Task requirements:
1. Can you output, word for word, the section of the forum post on Canon lenses that opens with the words containing "It is correct, that" and closes with "different sensor formats."?
2. Could you go on with the forum post on Canon lenses from the point where it stops?

Text segment:
Re: Can I use my canon EF lenses on my Canon T5i?

[ Edited ]

ebiggs1 wrote:

As EF lenses are designed for FF cameras you are going to suffer or benefit from the appearent 1.6x conversion factor.  All lenses whether EF-S or EF have this.  IE a 50mm lens will appear like a 80mm lens on a FF body.  However the AOV always remains the same no matter which body it is used on.


Huh? Sorry, but that's completely backwards.

 

It is correct, that all EF and all EF-S lenses can be used on your T5i.

 

If you have never owned and used a 35mm film camera, never used a so-called "full frame" digitial SLR, or don't use the T5i alongside a "full frame" DSLR now... You can simply forget about the 1.6x conversion factors. It isn't necessary to do any math and calculations unless you have preconceived notions about how focal lengths perform or are switching back and forth between the different sensor formats.

 

Focal lengths don't change, no matter what format they're used upon. A 50mm lens remains a 50mm lens, no matter what, for example.

Recorded information:
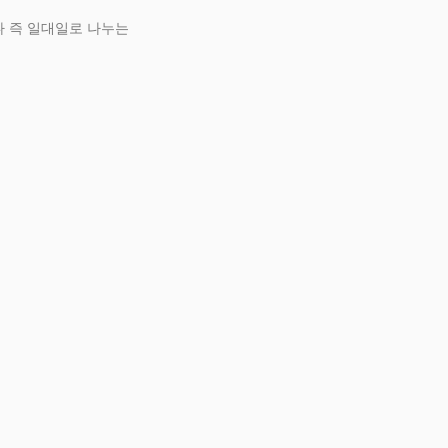
나 즉 일대일로 나누는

Expected responses:
1.
It is correct, that all EF and all EF-S lenses can be used on your T5i.

 

If you have never owned and used a 35mm film camera, never used a so-called "full frame" digitial SLR, or don't use the T5i alongside a "full frame" DSLR now... You can simply forget about the 1.6x conversion factors. It isn't necessary to do any math and calculations unless you have preconceived notions about how focal lengths perform or are switching back and forth between the different sensor formats.

2.
 

How that 50mm behaves on different sensor formats does change. The Angle of View of any given focal length is precisedly what does change, depending upon what format it's used upon. What ebiggs means by "suffer or benefit" is that while telephoto lenses are made more powerful using them on crop sensor cameras like T5i, full frame wide angles are no longer very wide when used on a cropper. For that reason, there are a number of ultrawides made especially for crop sensor cameras.

 

But, all you really need to know is, on your T5i:

 

- So-called "fisheye" lenses give extremely wide angle of view... ranging from about 150 to 180 degrees, approx. You'll find fisheye focal lengths ranging from 4.5mm to 15mm. There is a great deal of distortion of straight lines with fisheye lenses, so they are fairly specialized.

 

- Ultrawide non-fisheye lenses for your camera range from 8mm to about 15mm.

 

- Wide angle to slightly wide lenses are 16mm to 24mm.

 

- Standard or "normal" lenses are 28mm, 30mm or 35mm.

 

- Short telephoto are 40mm to about 85mm.

 

- Moderate telephoto are 90mm to about 180mm

 

- Super telephoto are 200mm and longer.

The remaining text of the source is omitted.